Входят много девушек с Георгием и Русудан; все они несут красные цветы и принимаются убирать гроб.
Царица тихо. Какой он суровый, игумен.
Священник хлопает себя по лбу. Я ведь сказал — он безумный.
Царица. Нет, священник, надо хорошо говорить о старике. Он лучше нас. День и ночь он молится за нас и не спит. Он похож на тень. Идет к гробу. Вот хорошо, девушки; украсьте гроб, как только можете лучше, покройте его розами.
Гетману. Сумеешь ли ты свезти гроб в горы и снова отыскать товинцев?
Гетман. Да, царица. Товинцы найдут меня.
Царица. Зови их, если они не найдут тебя, и попроси их прийти… Пойдем, дети, принарядимся, ваш отец придет.
Священник вслед царице. Ты бы могла дать игумену лошадь. Он похож на тень, ему не дойти до Карса.
Царица. Да, лошадь. Дай ему лошадь и слугу, священник. Пойди, распорядись.
Уходит с Георгием и Русудан во второй ход. Священник выходит в глубину сцены.
Юаната. Посмотрите-ка на воина, — хотя бы взгляд на нас кинул.
Мецеду. Молчи, Юаната. Это доблестный воин, это посланник царицы.
Юаната. Не улыбнешься ли ты, доблестный воин?
Гетман. Не улыбнусь ли? Теперь — нет.
Юаната. Пойди, помоги нам.
Гетман. Мне этого нельзя.
Юаната. Почему нельзя?
Гетман. Потому что царь мне не приказывал.
Юаната, смеясь. Царь — да она забыла. Уж почти что забыла.
Мецеду. Молчи, Юаната, за этим делом мы Должны быть серьезными.
Священник, возвращаясь. Тише, детки. Девушки пересмеиваются.
Зайдата. Ты смешишь нас, ступай прочь, священник. У нас тут серьезное дело.
Священник. Я вовсе не хочу тебя смешить. Напротив, ты должна быть серьезной, когда убираешь гроб.

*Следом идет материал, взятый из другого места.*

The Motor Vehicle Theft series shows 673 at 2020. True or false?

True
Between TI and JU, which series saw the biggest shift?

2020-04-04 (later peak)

Зайдата. А твой нос так нас и обнюхивает, священник. Ты вот стоишь, смотришь на нас и потешаешься.
Священник. Ай, Зайдата, ай, Софиат, какие вы глупенькая!

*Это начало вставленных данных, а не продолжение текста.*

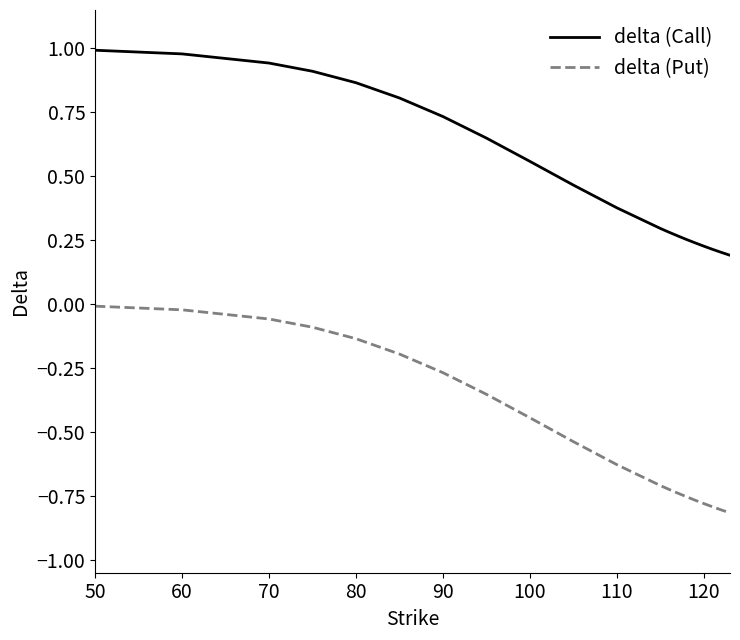

True or false: delta (Put) and delta (Call) intersect in this chart.

False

Зайдата. Стыдись, священник, такой старый человек!
Священник. Вовсе я не стар, Зайдата. Ты напрасно это говоришь, мы с тобой не стары.
Зайдата. А Мецеду и Софиат — старые.
Священник. Никто из вас не стар. Вот я стою и гляжу на вас, и все вы как огонь…
Зайдата. Как огонь?
Священник. Да, как огонь.
Софиат. И болтаем в купальне! Смех.
Священник. Софиат, ты не должна говорить таких слов, ты краснеешь от них.
Софиат, ревностно работая. Вовсе я не покраснела.
Священник, Ты так молода, и тебе должно быть стыдно, и ты стоишь и краснеешь. Вот Зайдата не покраснела, да она и не говорила глупостей.
Зайдата. Да уж я знаю, что для тебя я лучше всех.
Священник. Лучше всех? Ну, я бы этого не сказал. Может быть, какая-нибудь другая и лучше. А ты уж и думала…
Зайдата. О, да!
Священник. Вот этого не следовало бы. Это стыдно.
Зайдата. А вот сломай-ка мне стебель. Протягивает ему розу.